What to do =>
- a) Could you retype the stretch of the passage on philology from "To young people" through "of the whole." word for word?
- b) How would the passage on philology go on from where it stops? Extend it.

Excerpt provided =>
..............................

To young people of the current generation the very idea of philology Suggests something impossibly antiquarian and musty, but philology in fact is the most basic and creative of the interpretive arts. It is exemplified for me most admirably in Goethe's interest in Islam generally, and Hafiz in particular, a consuming passion which led to the composition of the West-Ostlicher Diwan, and it inflected Goethe's later ideas about Weltliteratur, the study of all the literatures of the world as a symphonic whole which could be apprehended theoretically as having preserved the individuality of each work without losing sight of the whole.
There is a considerable irony to the realization then that as today's globalized world draws together in some of the ways I have been talking about here, we may be approaching the kind of standardization and homogeneity that Goethe's ideas were specifically formulated to prevent. In an essay he published in 1951 entitled"Philologie der Weltliteratur" Erich Auerbachmade exactly that point at the outset of the postwar period which was also the beginning of the Cold War. His great book Mimesis, published in Berne in 1946 but written while Auerbach was a wartime exile teaching Romance languages in Istanbul, was meant to be a testament to the diversity and concreteness of the reality represented in Western literature from Homer to Virginia Woolf; but reading the 1951 essay one senses that for Auerbach the great book he wrote was an elegy for a period when people could interpret texts philologically, concretely, sensitively, and intuitively, using erudition and an excellent command of several languages to support the kind of understanding that Goethe advocated for his understanding of Islamic literature.

..............................

Information shown =>

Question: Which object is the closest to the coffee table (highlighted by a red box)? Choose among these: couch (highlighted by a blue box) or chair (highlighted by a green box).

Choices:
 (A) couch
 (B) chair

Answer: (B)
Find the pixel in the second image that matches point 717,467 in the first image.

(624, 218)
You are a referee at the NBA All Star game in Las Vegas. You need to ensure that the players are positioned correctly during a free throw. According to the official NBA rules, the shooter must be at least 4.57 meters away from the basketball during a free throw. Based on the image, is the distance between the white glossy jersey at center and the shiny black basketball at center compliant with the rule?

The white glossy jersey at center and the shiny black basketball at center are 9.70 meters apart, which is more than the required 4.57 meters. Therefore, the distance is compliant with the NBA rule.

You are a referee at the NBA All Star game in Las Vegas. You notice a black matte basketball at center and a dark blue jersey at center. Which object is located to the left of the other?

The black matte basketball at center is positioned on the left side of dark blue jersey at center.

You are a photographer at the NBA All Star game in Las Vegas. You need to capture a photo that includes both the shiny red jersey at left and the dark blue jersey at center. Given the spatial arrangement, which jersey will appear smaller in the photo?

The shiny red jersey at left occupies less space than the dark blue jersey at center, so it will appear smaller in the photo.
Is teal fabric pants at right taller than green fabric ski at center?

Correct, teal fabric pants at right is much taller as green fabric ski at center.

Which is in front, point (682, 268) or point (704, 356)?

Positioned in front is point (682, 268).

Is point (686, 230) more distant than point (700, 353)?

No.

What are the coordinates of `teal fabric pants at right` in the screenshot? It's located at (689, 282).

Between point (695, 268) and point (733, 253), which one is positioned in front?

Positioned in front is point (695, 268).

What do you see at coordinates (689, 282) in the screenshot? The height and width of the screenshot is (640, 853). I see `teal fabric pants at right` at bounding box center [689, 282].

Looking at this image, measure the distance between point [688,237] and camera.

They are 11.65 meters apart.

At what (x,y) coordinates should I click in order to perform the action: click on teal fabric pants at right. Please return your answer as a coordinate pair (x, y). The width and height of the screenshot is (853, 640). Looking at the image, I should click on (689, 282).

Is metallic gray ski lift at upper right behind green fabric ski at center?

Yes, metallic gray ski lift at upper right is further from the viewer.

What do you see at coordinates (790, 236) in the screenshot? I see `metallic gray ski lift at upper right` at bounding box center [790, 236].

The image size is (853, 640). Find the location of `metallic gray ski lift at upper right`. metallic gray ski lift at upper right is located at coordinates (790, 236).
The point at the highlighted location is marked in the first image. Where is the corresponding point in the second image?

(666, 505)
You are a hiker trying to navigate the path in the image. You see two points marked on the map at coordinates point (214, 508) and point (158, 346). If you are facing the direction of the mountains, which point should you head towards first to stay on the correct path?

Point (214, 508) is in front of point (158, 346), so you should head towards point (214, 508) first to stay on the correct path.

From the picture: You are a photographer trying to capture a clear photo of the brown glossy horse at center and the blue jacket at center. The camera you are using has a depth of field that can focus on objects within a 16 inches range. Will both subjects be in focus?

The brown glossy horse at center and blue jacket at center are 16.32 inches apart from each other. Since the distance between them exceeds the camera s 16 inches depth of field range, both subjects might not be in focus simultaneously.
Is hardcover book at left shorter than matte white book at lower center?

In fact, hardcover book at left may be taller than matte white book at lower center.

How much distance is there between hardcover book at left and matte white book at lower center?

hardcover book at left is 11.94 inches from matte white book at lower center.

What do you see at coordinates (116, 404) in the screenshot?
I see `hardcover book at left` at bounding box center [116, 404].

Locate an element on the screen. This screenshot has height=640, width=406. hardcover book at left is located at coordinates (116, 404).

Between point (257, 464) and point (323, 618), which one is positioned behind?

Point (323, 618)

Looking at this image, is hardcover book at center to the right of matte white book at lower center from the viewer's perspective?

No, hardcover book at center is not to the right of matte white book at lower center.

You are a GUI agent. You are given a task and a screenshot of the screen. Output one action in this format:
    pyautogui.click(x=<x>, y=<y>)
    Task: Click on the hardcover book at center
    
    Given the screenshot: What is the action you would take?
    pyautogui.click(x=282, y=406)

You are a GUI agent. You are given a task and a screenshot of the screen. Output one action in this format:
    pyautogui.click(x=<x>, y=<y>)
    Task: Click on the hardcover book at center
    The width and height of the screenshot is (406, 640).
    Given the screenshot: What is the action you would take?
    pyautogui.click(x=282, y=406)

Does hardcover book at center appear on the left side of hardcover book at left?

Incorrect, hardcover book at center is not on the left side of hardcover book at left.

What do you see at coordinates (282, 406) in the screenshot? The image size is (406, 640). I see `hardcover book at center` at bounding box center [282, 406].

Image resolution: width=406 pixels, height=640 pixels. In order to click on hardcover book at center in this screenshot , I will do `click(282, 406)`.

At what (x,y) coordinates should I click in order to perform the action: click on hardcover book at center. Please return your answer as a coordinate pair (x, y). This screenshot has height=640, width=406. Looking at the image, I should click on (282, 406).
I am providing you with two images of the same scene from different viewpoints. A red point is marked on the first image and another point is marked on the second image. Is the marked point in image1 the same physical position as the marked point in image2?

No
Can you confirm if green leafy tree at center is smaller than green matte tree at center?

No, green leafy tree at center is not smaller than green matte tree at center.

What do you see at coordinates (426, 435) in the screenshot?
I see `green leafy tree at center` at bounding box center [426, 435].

..............................

Written answers =>
- a)
To young people of the current generation the very idea of philology Suggests something impossibly antiquarian and musty, but philology in fact is the most basic and creative of the interpretive arts. It is exemplified for me most admirably in Goethe's interest in Islam generally, and Hafiz in particular, a consuming passion which led to the composition of the West-Ostlicher Diwan, and it inflected Goethe's later ideas about Weltliteratur, the study of all the literatures of the world as a symphonic whole which could be apprehended theoretically as having preserved the individuality of each work without losing sight of the whole.

- b)
Humanistic Spirit
P ositive knowledge of languages and history was necessary, but it was never enough, any more than the mechanical gathering of facts would constitute an adequate method for grasping what an author like Dante, for example, was all about. The main requirement for the kind of philological understanding Auerbach and his predecessors were talking about and tried to practice was one that sympathetically and subjectively entered into the life of a written text as seen from the perspective of its time and its author (einfühlung). Rather than alienation and hostility to another time and a different culture, philology as applied to Weltliteratur involved a profound humanistic spirit deployed with generosity and, if I may use the word, hospitality. Thus the interpreter's mind actively makes a place in it for a foreign Other. And this creative making of a place for works that are otherwise alien and distant is the most important facet of the interpreter's mission.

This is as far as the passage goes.